Friday, March 2, 2012

The writers for Glee fail exegesis forever

Jewish date:  8 ’Adhar 5772 (Parashath Teṣawweh).

Today’s holidays:  Friday of the First Week of Lent (Roman Catholicism), Bahá’í Month of Fasting (Bahá’í Faith), Feast Day of St. Wonder Woman (Church of the SubGenius).

Greetings.

The goal of this project is the examination of religious fallacies and misinformation.  This happens a lot in popular culture, and one of the shows I am monitoring, Glee, seems particularly prone to this problem whenever it deals with religion.  One of its recent episodes, “Heart”, shows especially bad religious reasoning that is going to annoy me until I report on it.



This is a Valentine’s Day episode.  Among other things, the “God Squad”, a sort of Christian religious club in the high school, decides to raise money by selling “singing Valentines”.  The God Squad has a new member who is a sort of goth until-recently-homeschooled Christian and who notes that Valentine’s Day is a religious holiday.  (It least it was a Catholic holiday.)  Meanwhile, a “Bible thumper” complains to the principal about Santana and Brittany kissing at school, leading him to be paranoid about homosexual public displays of affection.  (Cliché 1:  Thinking one has a right to keep anyone from doing anything which might offend them.)  Santana is understandably annoyed at this, and so she hires the God Squad to give a “singing Valentine” to Brittany.  (Cliché 2:  Petty revenge, the pettiness being that Santana has no evidence that any of the God Squad complained to the principal in the first place.)  The God Squad then discusses among themselves about whether they will actually sing to gay people.  Distressingly, none of them shows any decent understanding of how to interpret the Hebrew Bible or the New Testament, jumping immediately into stereotypes and atrocious excuses for reasoning:

1) Mercedes:  Since one in ten people is supposed to be gay, one of the 12 Apostles might have been gay, presumably Simon since he has the “gayest” name.  This assumes that the Apostles were sexually normal, not a foregone assumption.  Also not forgone assumptions are that the incidence of homosexuality in Second Temple Period Israel is the same as in 2012 America and that there is no distinction between having homosexual desires and practicing homosexuality.  Not to mention that the presumed gayness of any Apostle is purely hypothetical, not something actually known.  Thus Mercedes has no argument.

■ EXERCISE DESCRIPTION: In the post about the Glee episode "Heart", how does the God Squad plan to raise money?

■ INFORMATION SUPPLIED:
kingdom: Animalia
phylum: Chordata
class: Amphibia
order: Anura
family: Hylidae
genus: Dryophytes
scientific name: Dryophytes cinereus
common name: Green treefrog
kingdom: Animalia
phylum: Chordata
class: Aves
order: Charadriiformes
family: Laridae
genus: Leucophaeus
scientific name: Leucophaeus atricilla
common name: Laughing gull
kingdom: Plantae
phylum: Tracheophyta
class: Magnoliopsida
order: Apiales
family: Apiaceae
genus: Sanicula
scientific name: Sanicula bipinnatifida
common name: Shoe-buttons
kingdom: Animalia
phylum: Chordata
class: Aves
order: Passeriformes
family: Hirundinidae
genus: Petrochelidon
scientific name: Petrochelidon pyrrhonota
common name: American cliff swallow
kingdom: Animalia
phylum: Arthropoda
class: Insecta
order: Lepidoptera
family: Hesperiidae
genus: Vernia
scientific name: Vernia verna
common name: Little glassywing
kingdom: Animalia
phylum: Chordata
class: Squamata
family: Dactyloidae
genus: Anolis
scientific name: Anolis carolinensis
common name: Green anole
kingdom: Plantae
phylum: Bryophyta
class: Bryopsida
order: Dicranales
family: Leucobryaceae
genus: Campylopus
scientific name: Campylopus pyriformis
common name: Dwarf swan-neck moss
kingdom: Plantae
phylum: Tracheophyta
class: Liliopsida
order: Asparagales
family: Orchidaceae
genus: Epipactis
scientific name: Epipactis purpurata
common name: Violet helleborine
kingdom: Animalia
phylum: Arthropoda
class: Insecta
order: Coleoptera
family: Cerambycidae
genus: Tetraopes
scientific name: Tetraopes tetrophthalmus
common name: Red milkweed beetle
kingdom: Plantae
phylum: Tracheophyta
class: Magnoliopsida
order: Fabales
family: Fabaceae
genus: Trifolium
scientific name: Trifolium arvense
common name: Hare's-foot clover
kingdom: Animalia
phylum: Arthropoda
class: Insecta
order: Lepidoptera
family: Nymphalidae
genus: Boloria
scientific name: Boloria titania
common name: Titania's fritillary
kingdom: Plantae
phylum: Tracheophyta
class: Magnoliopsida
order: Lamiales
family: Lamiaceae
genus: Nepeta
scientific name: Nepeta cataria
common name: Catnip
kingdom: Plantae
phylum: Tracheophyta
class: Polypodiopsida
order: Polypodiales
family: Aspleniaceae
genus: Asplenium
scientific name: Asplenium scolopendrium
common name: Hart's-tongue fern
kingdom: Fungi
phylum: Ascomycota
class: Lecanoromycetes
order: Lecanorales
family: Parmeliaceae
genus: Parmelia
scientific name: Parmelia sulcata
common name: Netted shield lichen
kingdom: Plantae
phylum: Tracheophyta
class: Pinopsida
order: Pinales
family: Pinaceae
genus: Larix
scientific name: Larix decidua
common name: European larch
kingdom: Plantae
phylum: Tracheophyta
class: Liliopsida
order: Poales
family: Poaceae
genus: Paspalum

■ REPLY: By selling "singing Valentines."